Panama dead serious against Canada

Panama's Felipe Baloy (left) and Atiba Hutchinson of Canada fight for possession of the ball during...

Panama's Felipe Baloy (left) and Atiba Hutchinson of Canada fight for possession of the ball during their 2014 World Cup qualifier at BMO field in Toronto. Canada defeated the visitors 1-0 and now is in Panama for the rematch tomorrow night. (AFP)

Kurtis Larson, QMI Agency

, Last Updated: 10:37 AM ET

PANAMA CITY - With Panama’s coffin half-sealed following Canada’s breathtaking World Cup qualifying win last week in Toronto, the Central Americans are confident they’ll avoid burial tomorrow night in their nation’s capital.

“We want to remove the nail,” Panamanian head coach Julio Dely Valdes said, a comment that was pasted across the front of sports sections in the Central American nation Sunday.

After a cheeky Dwayne De Rosario strike lifted Canada to top spot in CONCACAF’s Group C last week, ahead of the return at the 32,000-seat Estadio Rommel Fernandez tomorrow night, Panama’s 1-0 loss last Friday continues to haunt the Latin country of 31/2 million.

“We cannot afford to give up (another) goal in this way,” Dely Valdes said through a translator. “I am convinced that it will not happen again.”

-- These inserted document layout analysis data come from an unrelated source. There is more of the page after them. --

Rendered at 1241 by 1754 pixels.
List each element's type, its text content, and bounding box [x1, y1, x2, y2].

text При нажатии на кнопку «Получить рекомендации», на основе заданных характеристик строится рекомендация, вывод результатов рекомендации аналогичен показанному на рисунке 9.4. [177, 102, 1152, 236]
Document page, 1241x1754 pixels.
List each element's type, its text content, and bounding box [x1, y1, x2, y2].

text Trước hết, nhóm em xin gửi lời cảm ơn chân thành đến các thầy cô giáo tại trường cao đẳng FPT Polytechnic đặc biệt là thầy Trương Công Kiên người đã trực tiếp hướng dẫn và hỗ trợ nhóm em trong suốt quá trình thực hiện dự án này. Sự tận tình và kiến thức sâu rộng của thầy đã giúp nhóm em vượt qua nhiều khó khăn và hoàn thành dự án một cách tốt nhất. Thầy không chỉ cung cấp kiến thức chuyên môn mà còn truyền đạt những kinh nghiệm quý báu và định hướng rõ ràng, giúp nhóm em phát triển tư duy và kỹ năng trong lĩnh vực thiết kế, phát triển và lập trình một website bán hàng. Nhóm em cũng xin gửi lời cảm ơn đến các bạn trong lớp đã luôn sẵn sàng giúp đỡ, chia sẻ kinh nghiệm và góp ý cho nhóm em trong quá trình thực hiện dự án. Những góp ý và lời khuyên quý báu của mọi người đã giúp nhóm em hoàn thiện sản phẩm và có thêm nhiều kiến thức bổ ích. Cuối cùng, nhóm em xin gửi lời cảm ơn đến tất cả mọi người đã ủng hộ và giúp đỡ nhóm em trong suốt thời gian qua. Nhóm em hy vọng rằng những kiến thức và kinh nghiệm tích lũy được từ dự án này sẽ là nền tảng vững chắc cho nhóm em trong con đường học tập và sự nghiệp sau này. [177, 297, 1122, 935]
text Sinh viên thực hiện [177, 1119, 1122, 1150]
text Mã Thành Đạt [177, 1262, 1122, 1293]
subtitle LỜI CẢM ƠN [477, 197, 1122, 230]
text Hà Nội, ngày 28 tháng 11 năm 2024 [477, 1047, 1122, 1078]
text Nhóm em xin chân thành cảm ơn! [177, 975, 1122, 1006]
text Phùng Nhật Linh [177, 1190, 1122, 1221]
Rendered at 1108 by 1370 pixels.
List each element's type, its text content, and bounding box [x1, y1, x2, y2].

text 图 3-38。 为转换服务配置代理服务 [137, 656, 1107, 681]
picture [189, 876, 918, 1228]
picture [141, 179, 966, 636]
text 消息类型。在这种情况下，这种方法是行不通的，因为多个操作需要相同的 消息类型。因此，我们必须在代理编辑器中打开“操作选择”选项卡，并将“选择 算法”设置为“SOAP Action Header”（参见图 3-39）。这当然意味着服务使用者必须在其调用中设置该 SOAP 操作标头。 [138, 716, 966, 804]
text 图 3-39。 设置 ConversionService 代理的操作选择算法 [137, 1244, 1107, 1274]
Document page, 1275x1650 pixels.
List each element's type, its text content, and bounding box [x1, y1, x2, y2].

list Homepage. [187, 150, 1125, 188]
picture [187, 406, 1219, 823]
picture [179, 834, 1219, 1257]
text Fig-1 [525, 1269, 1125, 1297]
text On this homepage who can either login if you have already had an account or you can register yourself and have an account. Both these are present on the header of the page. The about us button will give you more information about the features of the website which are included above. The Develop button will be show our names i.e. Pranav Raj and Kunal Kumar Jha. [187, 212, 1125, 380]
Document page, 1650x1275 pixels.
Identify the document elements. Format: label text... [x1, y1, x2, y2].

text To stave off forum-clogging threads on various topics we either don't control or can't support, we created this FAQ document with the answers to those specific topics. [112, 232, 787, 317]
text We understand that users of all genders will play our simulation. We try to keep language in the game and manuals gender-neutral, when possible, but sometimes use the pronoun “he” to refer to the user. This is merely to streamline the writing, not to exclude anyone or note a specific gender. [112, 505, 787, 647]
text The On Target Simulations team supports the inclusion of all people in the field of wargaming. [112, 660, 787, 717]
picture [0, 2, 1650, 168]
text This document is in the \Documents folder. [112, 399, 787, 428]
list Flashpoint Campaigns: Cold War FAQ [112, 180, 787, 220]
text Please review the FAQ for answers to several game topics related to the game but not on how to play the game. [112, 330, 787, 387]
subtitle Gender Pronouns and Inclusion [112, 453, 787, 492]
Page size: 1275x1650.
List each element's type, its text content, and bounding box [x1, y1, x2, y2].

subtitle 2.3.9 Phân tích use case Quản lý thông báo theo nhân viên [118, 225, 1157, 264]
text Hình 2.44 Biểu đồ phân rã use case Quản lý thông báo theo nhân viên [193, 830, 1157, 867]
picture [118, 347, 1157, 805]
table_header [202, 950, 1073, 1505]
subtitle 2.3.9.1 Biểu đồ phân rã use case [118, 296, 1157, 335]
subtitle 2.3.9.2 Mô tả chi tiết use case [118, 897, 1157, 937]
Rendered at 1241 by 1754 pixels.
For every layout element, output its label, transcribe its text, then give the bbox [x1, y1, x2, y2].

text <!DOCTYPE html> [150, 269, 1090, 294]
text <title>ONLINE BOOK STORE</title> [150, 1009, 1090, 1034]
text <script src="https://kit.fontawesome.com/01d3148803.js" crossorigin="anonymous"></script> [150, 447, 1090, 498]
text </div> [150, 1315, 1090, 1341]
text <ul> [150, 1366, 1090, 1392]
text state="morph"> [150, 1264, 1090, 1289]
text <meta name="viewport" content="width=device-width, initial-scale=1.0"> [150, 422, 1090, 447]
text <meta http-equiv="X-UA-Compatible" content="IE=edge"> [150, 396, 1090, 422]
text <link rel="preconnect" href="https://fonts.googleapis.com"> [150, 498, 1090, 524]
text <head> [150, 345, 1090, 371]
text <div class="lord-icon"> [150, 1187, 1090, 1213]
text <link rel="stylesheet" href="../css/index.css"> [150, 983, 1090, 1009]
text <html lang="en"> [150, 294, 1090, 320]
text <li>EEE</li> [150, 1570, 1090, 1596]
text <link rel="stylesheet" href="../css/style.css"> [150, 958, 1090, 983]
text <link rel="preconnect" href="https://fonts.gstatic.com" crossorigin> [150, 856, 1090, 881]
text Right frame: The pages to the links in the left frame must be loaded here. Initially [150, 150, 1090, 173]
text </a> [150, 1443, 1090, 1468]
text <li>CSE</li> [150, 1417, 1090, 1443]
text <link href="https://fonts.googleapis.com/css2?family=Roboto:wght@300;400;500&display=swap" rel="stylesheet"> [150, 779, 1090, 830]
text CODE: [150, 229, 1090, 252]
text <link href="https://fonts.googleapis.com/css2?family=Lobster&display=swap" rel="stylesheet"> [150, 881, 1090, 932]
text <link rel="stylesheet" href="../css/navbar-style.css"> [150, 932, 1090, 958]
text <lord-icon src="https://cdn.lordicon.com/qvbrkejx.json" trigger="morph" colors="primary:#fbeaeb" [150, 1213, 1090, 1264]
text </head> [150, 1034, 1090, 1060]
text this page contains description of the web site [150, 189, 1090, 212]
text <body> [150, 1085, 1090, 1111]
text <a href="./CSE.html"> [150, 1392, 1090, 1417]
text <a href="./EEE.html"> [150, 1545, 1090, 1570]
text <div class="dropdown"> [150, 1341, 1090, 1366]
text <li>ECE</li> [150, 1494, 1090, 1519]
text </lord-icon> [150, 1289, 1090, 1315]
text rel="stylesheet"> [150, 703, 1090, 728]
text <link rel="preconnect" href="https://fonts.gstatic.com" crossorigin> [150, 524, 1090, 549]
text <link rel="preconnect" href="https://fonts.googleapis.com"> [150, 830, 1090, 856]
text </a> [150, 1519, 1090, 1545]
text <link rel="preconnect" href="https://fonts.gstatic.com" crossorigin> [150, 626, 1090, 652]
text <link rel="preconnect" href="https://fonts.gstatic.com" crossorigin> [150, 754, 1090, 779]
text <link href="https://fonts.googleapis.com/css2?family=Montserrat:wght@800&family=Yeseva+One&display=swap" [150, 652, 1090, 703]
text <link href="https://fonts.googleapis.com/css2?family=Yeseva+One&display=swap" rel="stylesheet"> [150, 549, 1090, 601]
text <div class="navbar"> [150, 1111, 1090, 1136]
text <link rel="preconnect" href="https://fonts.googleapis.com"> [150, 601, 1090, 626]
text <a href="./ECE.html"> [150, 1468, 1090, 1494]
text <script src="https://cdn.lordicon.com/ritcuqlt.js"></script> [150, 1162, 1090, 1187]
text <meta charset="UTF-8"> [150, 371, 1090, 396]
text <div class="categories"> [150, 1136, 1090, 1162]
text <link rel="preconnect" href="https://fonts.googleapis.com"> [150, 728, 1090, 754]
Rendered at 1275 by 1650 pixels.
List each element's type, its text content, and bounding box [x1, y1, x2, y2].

The goal, a moment of madness in the 77th minute at BMO Field, came when Atiba Hutchinson’s quick restart caught the Panamanian defence, and most in the stadium, napping. The creative midfielder’s quick thinking led to De Rosario’s open look at the back post that held up to produce Canada’s third positive result in three third-round qualifying matches.

On seven points following last week’s win, Canada leads Panama by a point heading into the fourth of six qualifying matches in its four-team group. Honduras and Cuba round out Group C, with four and no points respectively.

“We will try to recover first place,” Dely Valdes reiterated. “Winning (tomorrow) virtually seals passage (to the final round).”

Only the top two finishers in Canada’s group advance to the region’s six-team final round next year for a chance to qualify for the 2014 World Cup.

Although Canada controls its own destiny, with only one home match remaining against Cuba in October, head coach Stephen Hart knows earning at least a point tomorrow night will prove vital if Canada hopes to avoid needing a result when it travels to San Pedro Sula, Honduras next month.

“Of course, the situation speaks for itself,” said Hart, minutes after arriving at the team’s hotel in downtown Panama City Sunday night. “It would be nice to get some points now and not have to worry too much down the road. But every game is extremely important. Nothing is a given.”

Upon exiting their chartered flight, the Canadians were reportedly heckled at the country’s airport — something local supporters said Canada will likely see more of as match day approaches.

“(Panama) is at home where they are more comfortable,” Hart said. “They have always been very difficult to play at home. I think they will be very offensive.

Maybe we play an open game (tomorrow) — offence vs. offence,” Hart said with smile.

Not much seems to bother Canada’s bench boss at the moment.

Hart’s demenour went from reserved to relaxed after watching his side collect its fifth consecutive clean sheet last week.

So much so that he’s beginning to speak with a bit of swagger.

“It’s normal,” said Hart, when asked if he was at all concerned with reports that Panamanian supporters might camp outside Canada’s hotel tonight.

“You just have to live with it. You put on your headphones, listen to your music or whatever. Some people can wear earplugs. It’s normal.”

With local media insisting Panama has no margin for error tomorrow night, Canada’s coach expects the game environment to be one his players will remember.

“It’ll be special for Panama,” Hart joked.

 

Canadians to get American treatment?

Dutch legend Rinus Michels once described soccer as “war.”

The Panamanians are threatening to carry on the tradition.

It’s an intimidation tactic the Americans used to extract fugitive Panamanian dictator Manuel Noriega from hiding in the Vatican embassy in Panama City in 1989: Blaring music to unsettle Noriega and his hosts. It worked — the strongman surrendered days later.

Now, Panamanian supporters are hoping for similar results before tomorrow night’s World Cup qualifier.

“We’ll be there,” one caller to a local radio station said Sunday, telling of his plans to gather outside Canada’s hotel and disturb the Canadians. “Seven o’clock Monday night.”

Another local supporter told the Sun that local fans usually reserve that kind of treatment for when the Americans visit, but that an exception might be made following Canada’s impressive win over Panama last week.